WORK TASK → Without the images, set down each entry exactly.

(Saved entries)
*****

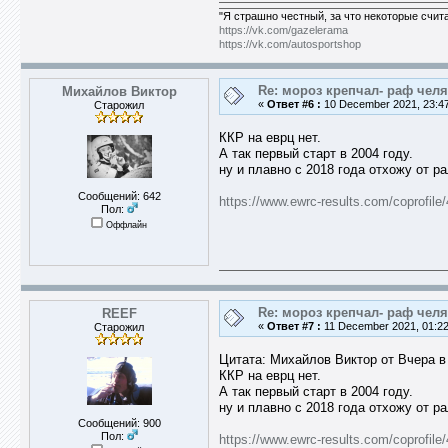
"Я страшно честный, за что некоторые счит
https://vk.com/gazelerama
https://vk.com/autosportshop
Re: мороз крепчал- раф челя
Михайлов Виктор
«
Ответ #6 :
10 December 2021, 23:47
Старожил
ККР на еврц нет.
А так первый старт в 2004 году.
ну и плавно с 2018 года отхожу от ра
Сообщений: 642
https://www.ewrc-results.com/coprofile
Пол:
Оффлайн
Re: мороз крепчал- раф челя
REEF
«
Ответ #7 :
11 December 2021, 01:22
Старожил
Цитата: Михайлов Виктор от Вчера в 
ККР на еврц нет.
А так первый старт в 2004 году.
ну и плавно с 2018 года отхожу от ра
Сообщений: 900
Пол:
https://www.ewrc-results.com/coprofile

*****

THE ANSWER →
"Я страшно честный, за что некоторые счит
https://vk.com/gazelerama
https://vk.com/autosportshop
Re: мороз крепчал- раф челя
Михайлов Виктор
«
Ответ #6 :
10 December 2021, 23:47
Старожил
ККР на еврц нет.
А так первый старт в 2004 году.
ну и плавно с 2018 года отхожу от ра
Сообщений: 642
https://www.ewrc-results.com/coprofile
Пол:
Оффлайн
Re: мороз крепчал- раф челя
REEF
«
Ответ #7 :
11 December 2021, 01:22
Старожил
Цитата: Михайлов Виктор от Вчера в 
ККР на еврц нет.
А так первый старт в 2004 году.
ну и плавно с 2018 года отхожу от ра
Сообщений: 900
Пол:
https://www.ewrc-results.com/coprofile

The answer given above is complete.